Summer melt felt like a real possibility for me. I feared that I wouldn’t pack in time, or I wouldn’t be able to afford the relocation, or that there was a mistake and my acceptance had been revoked. I feared that I would end up putting so much time and effort into something that just wouldn’t work. It kept me up at night. It made it harder to actually accomplish the things that needed to get done. But gradually, once I was no longer working full-time, once I packed up my bookcases, once I booked my flight, once I paid my university bill, once I made a number of incremental steps towards the start of the semester, the fear of summer melt faded.
Yesterday was the first official day of classes at Iowa State University, but the luck of my schedule meant that I didn’t have any classes to attend. And today I only had one class, a seminar on sustainable agriculture. Having made it to and through my first class, I finally feel like the fear is gone altogether.
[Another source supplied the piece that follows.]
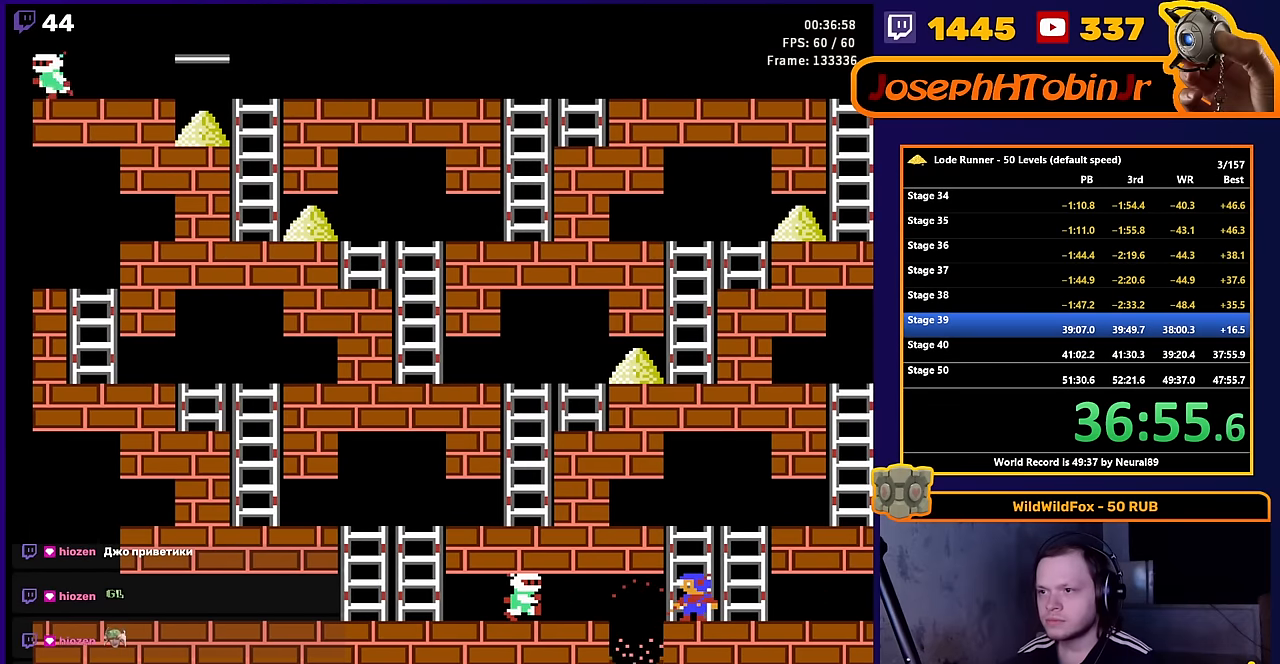
{"buttons": ["DPAD_RIGHT"], "events": []}
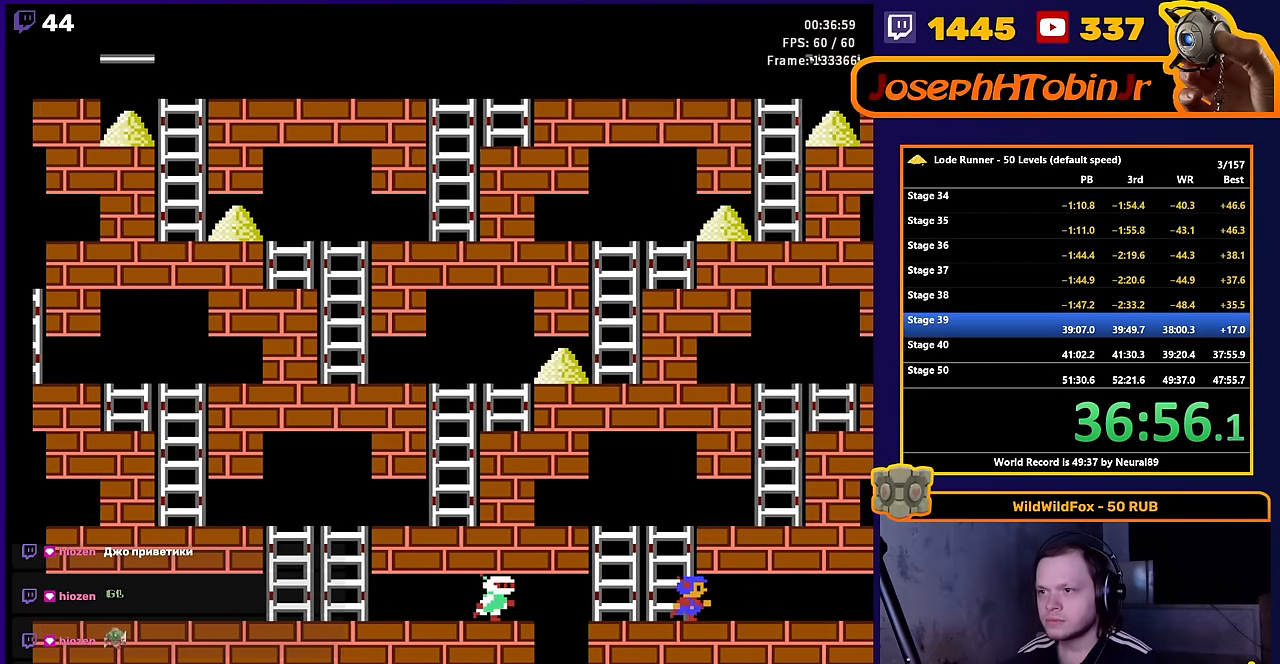
{"buttons": ["DPAD_RIGHT"], "events": []}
I don’t remember fearing summer melt when I was going into my undergraduate years. Maybe it was because I didn’t know about it, so ignorance kept me from fixating on it too much. Maybe it was because my younger self felt more invincible, more invulnerable, and I didn’t think about the things that could go wrong as much as I think about those things now. Maybe it was because I had seen my siblings start their college careers, been with them from move in day through to their graduations, before I had to start that process myself. Or maybe it was because I had spent a few days in New York for an orientation session over the summer before the semester started. Maybe the three days of orientation, enough to get me to fall in love with the city, gave me the confidence I needed to get my act together and make it to the fall.
Whatever the reason, eight years ago, I didn’t fear summer melt. Instead, I only suffered from anticipation, impatient to start my first semester at college.
During the final few months of living in New York City, it took an enormous amount of energy to be able to see the city with the same level of optimism, the same feverish pursuit, that same kind of love that my eighteen-year-old self had. Much of that had transferred to my graduate program, even though I hadn’t visited the college or really knew what I was getting myself into by going to graduate school. My prediction is that in three years, or six years, or another eight years, when I’ve earned my degree and am making the next big leap in my life, I’ll have that same feeling of wanting to catapult myself into the future.
And I’m sure I’ll fear melting again.